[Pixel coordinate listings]
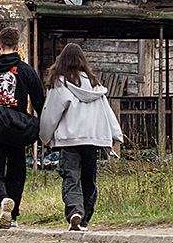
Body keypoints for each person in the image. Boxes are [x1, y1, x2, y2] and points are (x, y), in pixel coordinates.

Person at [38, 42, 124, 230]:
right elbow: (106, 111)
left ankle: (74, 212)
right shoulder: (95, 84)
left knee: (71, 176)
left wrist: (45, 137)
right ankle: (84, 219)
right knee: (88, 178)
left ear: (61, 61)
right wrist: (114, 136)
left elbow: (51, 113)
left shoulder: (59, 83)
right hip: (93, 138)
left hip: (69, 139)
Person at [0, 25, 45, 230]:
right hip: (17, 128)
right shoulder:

...

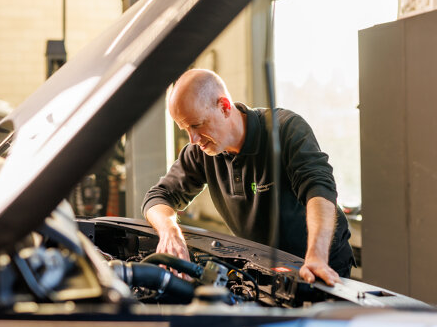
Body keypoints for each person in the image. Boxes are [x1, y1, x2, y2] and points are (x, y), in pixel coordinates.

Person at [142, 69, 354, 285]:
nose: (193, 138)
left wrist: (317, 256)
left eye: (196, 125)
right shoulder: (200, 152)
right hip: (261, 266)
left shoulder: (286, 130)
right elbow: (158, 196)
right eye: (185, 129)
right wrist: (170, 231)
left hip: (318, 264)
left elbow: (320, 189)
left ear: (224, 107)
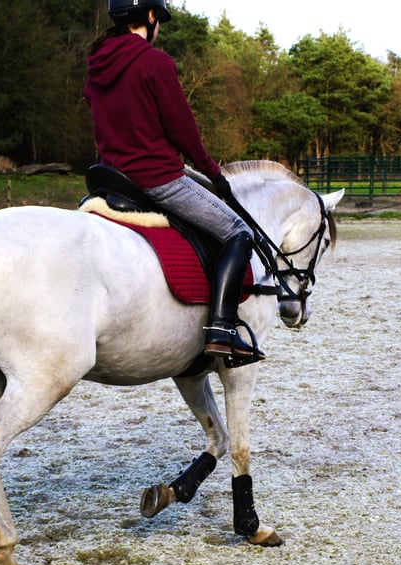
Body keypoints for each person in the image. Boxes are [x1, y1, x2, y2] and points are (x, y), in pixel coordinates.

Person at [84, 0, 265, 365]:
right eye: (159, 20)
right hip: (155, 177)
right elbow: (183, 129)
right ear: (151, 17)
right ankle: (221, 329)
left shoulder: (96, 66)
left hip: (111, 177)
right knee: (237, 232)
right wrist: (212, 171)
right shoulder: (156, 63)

---

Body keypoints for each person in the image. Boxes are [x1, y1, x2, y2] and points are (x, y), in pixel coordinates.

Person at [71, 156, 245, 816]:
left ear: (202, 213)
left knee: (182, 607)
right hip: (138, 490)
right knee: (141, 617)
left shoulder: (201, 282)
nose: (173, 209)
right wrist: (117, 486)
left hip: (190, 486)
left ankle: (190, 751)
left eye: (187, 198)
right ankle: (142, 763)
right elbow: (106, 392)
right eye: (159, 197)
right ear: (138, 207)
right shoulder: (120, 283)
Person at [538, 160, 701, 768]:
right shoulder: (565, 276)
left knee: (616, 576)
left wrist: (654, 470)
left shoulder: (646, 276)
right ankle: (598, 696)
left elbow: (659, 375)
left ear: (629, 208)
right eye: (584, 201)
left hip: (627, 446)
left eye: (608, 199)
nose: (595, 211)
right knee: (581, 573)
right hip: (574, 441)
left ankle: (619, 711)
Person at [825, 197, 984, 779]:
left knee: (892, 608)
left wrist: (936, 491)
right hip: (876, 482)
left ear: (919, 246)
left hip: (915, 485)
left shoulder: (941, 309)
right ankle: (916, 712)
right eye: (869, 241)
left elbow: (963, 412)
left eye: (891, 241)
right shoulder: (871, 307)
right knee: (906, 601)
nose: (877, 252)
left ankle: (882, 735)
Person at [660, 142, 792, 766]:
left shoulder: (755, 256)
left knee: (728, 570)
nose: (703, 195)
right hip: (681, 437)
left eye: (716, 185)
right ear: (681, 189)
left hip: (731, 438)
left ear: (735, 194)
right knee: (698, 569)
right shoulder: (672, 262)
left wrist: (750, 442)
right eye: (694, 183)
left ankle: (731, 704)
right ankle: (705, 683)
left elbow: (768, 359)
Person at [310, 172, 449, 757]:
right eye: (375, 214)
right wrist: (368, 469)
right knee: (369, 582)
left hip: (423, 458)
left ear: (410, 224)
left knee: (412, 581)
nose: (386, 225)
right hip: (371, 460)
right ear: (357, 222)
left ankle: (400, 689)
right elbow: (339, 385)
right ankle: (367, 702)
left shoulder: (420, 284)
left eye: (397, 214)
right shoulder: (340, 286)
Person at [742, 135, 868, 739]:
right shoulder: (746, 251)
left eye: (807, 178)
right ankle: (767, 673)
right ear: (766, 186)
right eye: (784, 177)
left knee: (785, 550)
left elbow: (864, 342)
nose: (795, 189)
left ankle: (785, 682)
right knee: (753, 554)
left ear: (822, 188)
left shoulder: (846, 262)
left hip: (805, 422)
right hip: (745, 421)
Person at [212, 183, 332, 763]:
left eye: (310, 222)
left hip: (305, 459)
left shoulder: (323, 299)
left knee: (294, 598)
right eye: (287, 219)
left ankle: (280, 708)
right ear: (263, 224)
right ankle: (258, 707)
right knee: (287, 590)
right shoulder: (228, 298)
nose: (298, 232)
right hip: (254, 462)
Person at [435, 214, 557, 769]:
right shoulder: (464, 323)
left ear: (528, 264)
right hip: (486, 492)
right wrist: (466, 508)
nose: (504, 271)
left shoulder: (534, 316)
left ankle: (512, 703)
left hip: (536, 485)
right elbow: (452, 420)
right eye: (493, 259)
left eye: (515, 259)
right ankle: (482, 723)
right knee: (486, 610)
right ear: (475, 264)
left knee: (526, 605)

▸ AIM OF THE TASK
Show every line from the entries that includes the word "elbow".

▸ WRITTEN ANSWER
right elbow: (106, 111)
left elbow: (51, 113)
right elbow: (158, 196)
left elbow: (320, 189)
right elbow: (183, 129)
right elbow: (106, 392)
left elbow: (659, 375)
left elbow: (963, 412)
left elbow: (768, 359)
right elbow: (339, 385)
left elbow: (864, 342)
right elbow: (452, 420)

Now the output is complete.